Walmart's
announcement that it would start paying all its current workers at least $9 an hour in 2015 and $10 an hour in 2016 was a welcome one. But, the supposedly retired Steven Greenhouse reports, there's a reason worker activists say
they're not through fighting for better wages and working conditions:
[Labor historian Nelson] Lichtenstein said Walmart didn’t go far enough to raise pay, and that its move would still leave many part-time workers in poverty. For an $8.50-an-hour employee working 25 hours a week, a raise to $10 will mean earnings of $250 a week or $13,000 a year, up from the current $212.50 a week or $11,050 a year. At that level, many workers will continue turning to food stamps and Medicaid. [...]
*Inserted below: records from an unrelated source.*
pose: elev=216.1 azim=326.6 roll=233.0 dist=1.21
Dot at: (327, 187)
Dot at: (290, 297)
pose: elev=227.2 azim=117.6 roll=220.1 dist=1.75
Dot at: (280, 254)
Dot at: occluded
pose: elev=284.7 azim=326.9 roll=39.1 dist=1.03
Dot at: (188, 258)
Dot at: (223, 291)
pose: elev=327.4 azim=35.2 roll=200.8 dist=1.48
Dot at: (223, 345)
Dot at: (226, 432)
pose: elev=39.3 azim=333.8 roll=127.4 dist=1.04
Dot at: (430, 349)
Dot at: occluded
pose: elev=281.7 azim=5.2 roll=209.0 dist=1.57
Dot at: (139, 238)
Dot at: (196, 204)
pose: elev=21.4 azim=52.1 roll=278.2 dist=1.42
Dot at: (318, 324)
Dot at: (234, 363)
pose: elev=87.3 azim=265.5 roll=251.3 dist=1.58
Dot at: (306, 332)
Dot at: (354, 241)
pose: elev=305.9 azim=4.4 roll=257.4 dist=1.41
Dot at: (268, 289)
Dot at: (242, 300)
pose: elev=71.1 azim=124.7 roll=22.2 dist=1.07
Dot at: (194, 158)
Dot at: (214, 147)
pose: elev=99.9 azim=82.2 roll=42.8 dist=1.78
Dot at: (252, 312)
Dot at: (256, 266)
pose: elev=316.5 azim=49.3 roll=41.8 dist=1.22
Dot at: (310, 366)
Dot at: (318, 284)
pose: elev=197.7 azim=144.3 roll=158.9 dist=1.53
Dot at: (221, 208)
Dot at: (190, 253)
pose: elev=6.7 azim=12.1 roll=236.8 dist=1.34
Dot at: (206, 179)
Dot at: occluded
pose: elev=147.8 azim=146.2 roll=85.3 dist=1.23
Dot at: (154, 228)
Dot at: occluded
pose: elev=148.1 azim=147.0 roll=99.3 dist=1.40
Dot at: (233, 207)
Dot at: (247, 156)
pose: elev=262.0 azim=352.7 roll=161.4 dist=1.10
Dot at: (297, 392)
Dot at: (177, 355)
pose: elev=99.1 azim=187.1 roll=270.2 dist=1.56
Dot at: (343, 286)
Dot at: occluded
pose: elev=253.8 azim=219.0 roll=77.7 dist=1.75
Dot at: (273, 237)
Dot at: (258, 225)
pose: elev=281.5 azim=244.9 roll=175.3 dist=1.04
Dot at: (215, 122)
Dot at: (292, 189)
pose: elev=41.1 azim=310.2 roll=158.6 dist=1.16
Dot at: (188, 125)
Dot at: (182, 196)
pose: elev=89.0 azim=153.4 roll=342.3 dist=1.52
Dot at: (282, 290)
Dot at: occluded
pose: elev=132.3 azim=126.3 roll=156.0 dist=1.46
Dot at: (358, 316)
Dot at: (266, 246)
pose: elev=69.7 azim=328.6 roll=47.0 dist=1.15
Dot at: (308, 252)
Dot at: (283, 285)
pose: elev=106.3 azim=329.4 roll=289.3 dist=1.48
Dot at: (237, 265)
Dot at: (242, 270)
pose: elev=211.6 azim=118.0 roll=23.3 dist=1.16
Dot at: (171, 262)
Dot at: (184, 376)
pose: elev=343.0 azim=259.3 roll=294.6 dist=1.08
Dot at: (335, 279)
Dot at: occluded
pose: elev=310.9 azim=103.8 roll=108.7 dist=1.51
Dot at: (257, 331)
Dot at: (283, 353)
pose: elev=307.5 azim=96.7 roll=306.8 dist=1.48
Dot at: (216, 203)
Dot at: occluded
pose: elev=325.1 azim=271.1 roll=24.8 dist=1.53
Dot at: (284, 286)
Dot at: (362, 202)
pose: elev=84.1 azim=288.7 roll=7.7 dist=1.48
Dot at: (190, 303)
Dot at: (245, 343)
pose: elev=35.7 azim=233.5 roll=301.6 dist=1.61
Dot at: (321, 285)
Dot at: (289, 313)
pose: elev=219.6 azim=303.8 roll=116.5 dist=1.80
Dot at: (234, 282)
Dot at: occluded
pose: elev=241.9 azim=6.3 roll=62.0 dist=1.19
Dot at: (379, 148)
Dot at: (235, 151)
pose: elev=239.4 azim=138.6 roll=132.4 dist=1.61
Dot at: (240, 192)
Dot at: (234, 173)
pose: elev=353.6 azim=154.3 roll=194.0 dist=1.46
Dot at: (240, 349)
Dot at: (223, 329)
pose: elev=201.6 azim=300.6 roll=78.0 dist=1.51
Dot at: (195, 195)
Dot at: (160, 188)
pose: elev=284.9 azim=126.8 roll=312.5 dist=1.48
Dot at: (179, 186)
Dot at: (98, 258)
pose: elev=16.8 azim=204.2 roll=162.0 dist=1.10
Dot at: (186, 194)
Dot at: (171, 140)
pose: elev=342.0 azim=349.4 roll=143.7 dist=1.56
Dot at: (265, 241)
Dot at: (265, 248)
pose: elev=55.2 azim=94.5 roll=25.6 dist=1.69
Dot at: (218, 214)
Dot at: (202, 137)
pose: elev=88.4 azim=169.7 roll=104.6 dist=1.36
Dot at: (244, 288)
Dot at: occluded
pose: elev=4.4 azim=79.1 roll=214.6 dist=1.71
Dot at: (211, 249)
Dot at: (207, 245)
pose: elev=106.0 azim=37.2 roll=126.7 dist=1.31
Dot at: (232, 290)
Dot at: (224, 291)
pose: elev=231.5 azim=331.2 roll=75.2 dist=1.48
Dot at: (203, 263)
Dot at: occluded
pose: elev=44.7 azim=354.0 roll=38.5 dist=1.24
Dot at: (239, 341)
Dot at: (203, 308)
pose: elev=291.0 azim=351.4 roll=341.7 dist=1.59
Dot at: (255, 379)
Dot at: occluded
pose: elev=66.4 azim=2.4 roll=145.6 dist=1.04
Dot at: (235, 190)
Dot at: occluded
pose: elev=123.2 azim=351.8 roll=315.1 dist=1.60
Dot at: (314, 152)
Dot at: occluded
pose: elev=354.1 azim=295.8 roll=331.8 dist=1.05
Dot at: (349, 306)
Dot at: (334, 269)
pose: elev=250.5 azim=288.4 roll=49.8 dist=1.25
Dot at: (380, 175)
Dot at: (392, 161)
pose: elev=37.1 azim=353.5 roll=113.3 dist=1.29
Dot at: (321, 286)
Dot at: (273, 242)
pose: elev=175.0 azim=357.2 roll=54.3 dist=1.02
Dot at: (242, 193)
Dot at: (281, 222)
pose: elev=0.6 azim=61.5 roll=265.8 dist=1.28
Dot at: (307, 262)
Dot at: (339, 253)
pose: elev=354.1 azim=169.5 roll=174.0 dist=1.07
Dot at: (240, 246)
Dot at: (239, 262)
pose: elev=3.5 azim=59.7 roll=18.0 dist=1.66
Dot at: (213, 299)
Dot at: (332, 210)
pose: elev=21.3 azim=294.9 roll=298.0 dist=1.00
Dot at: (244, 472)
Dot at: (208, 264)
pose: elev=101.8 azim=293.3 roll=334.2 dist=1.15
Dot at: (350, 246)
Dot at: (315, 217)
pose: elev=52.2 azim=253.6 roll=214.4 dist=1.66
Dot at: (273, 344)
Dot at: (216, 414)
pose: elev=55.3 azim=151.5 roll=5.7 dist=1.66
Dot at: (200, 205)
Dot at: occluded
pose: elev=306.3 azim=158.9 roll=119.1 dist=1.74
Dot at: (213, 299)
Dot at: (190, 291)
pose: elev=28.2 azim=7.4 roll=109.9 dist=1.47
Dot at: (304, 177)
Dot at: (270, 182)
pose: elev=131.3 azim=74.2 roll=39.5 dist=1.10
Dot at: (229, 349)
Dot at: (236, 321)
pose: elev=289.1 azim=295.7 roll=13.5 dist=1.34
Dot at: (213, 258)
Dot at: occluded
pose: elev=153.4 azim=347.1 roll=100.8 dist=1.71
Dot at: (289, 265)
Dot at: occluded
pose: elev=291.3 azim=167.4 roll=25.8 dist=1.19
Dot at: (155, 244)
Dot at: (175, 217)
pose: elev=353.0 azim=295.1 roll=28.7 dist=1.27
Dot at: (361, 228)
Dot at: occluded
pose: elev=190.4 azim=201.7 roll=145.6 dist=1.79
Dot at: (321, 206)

Many Walmart stores used to run 70% full-time employees and 30% part-time, but now at many stores, less than 50% of the employees are full-time. Lichtenstein called on Walmart to return to 70% full-time.
Hours and scheduling matter—a lot—to worker pay, but that's not the only hardship Walmart's unpredictable scheduling practices inflict:
[Walmart worker Lisa] Pietro said she recently worked until 10 one night and then had to return at 5am the next day. She said she got just four hours of sleep that night. “They’re not getting my 110% when I walk through the door,” she said.
They're not getting her 110 percent, and she's not getting the rest she needs, even as brutal schedules like that don't translate into enough money to live on at $9 or $10 an hour and 20 or 25 hours a week. Walmart doubtless hoped that a small raise—accompanied by a lot of publicity about it—would take some of the steam out of workers' fight for better jobs and more power in the workplace. But the workers should instead take this message: You're having an effect. It's time to double down.